Ryley in Iolanthe as the Lord Chancellor in 1887

==Later years==
In 1887, Ryley starred in Gasparone by Karl Millöcker in New York City at the Standard Theatre, together with Lillian Russell and Eugene Oudin. He also appeared with Russell in a tour that included Iolanthe (as Lord Chancellor, 1887), and was Jack Point in The Yeomen of the Guard in Boston, Massachusetts in February 1889. Ryley continued to appear in New York and on tour in America during most of the 1890s.
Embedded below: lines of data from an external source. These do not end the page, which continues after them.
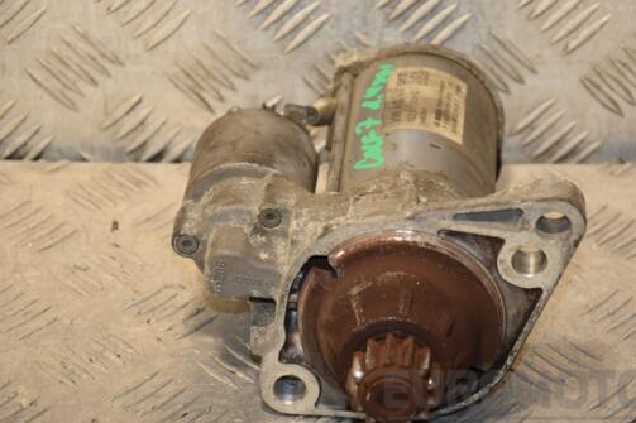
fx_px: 2843
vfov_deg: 8.5
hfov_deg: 12.8
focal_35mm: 161
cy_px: 221
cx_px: 360
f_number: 5.6
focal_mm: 90
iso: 800
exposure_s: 1/200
He and his wife returned to England, where he appeared in London on several occasions between 1900 and 1913. Among his London roles were Kit Barniger in Mice and Men (1902 at the Lyric Theatre, leased by William Greet) and Josh Harmony in Mrs. Grundy (Scala Theatre, 1905), both plays by his wife who had become a successful playwright by the mid-1890s in both New York and London. Ryley was involved in the production of many of his wife's plays and often directed them. The couple also travelled extensively.

Ryley made two films later in his career, first as the Gravedigger in a 1913 silent film version of Hamlet, starring his good friend Johnston Forbes-Robertson. His other film credit was the 1916 mystery, Who Killed Simon Baird?.

Ryley died at the age of 81 in Edgware, Middlesex, survived by Lucette.